I've had Platies for a while now. I started with five- all females, so I did not have to worry about babies.

However, my boyfriend gave me two red tail dalmatian platies and a mysterious silver/blue platy with mickey mouse markings (such a sweet guy- he really knows how to buy presents for me  ) 

Anyway, the dalmatians definitely looked female, but I am now fairly certain the mystery platy is a male (it chases all of my girls around in turns).

I noticed today that my sunset platy is looking rather plump- could she be with child?

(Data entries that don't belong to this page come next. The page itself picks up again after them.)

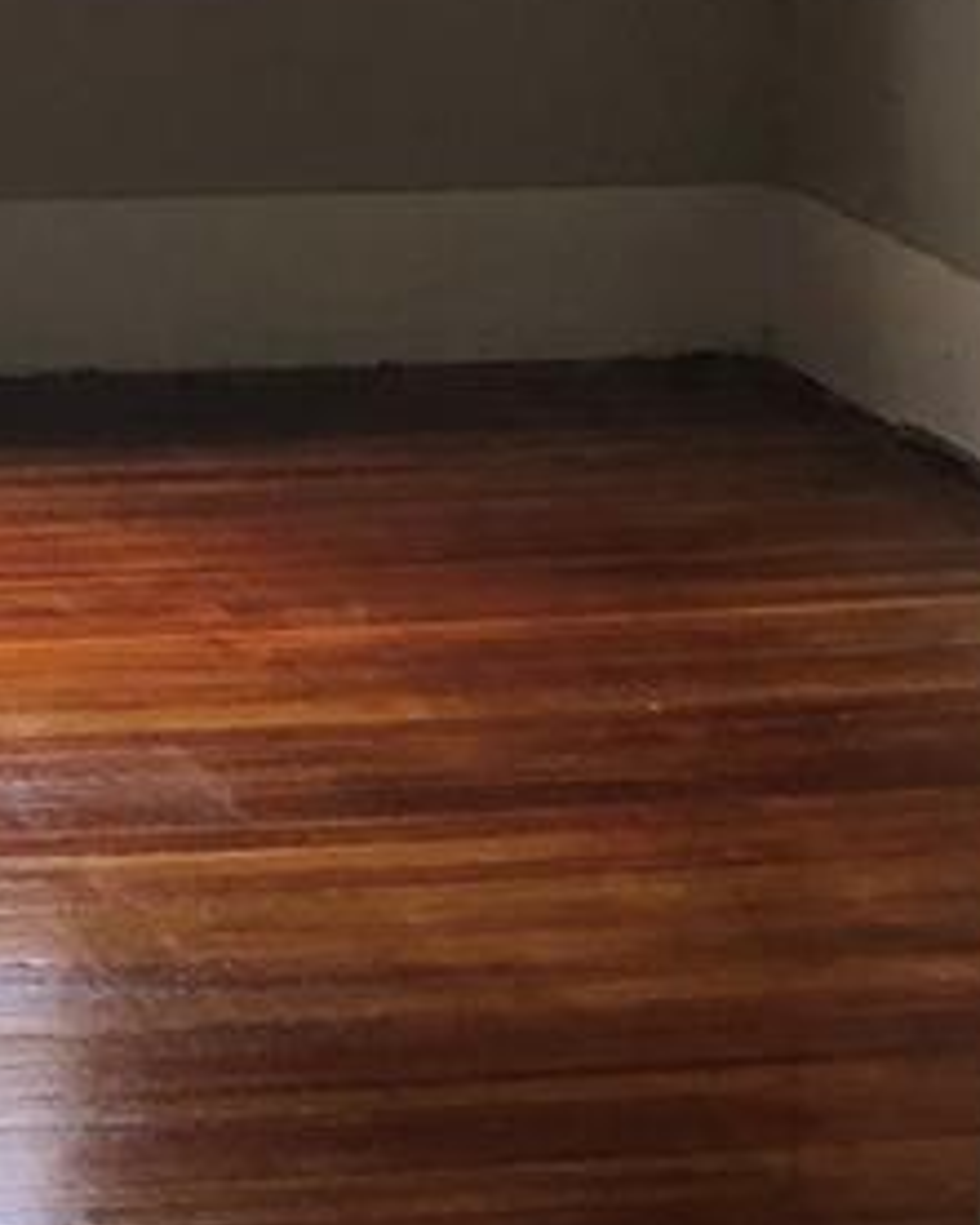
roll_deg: -1.0
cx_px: -940
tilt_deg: -14.2
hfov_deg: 9.5
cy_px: 217
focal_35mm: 152
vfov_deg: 12.6
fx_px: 5508
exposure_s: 1/120
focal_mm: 4
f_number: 1.8
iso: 40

The last picture is Ariel with my gold twinbar, Jasmine. Jasmine is a bigger fish, but she doesn't seem as round to me.


----------



## SueD (Aug 4, 2012)

Not "with child", how about with children - lots of them.


----------



## Hanekins (Jul 2, 2013)

SueD said:


> Not "with child", how about with children - lots of them.


Hahaha! True! I just didn't want to say pregnant again XD


----------



## Mossybottom (Jul 28, 2013)

I agree--- With CHILDREN!


----------



## Hanekins (Jul 2, 2013)

So I am not wrong in thinking that she looks pregnant?

I know if I do not separate the babies and adults, they will be eaten. However, I am not sure what I ought to do? My platies are in a 55 gallon community tank.


----------



## Mossybottom (Jul 28, 2013)

You can either put mom in a breeder net so the babies would be born there & safely separated from the others, or set up like maybe a 10 gallon for the babies.
Several years ago I bred purple Moscow guppies. I watched mom one time give birth, then turn right & eat the babies. Not sure if Platies will do that or not.


----------